Professionally, she worked as a teacher in several educational institutions, including the Instituto Alemán de Valdivia, the Liceo de Purranque—of which she was a founder—the Liceo de Hombres de Osorno, the Colegio Inmaculada Concepción de Osorno, and the Osorno College, among others.

==Political career==
During the government of President Salvador Allende, she led a teachers' professional organization affiliated with other unions that at the time expressed dissatisfaction with the government of the Popular Unity. This marked her first involvement in political activity.

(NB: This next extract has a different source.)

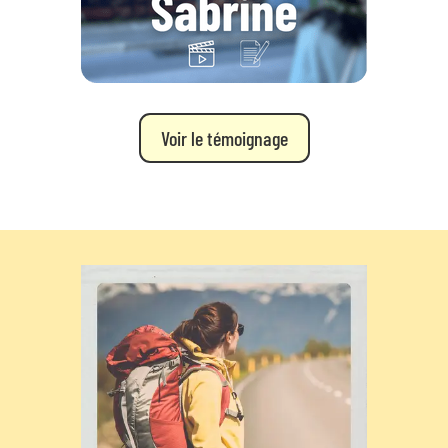
Voir le témoignage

Between 1973 and 1975, she served as Provincial Education Coordinator of the Tenth Region. From 1975 to 1977, she held the position of Regional Ministerial Secretary of Education of the same region. Afterward, she returned to teaching until political parties were reactivated in 1988.

She was elected president of the Confederación Democrática de Osorno (CODEMA), an organization associated with the Confederation of Democracy (CODE) coalition, which opposed Allende's government. She also served as provincial president of the Movimiento Mujeres por Chile.

In 1988, she joined National Renewal, where she served as regional president until 1990. In 1989, she left her professional career to dedicate herself to her political campaign.

She died on 7 February 2022 in Viña del Mar.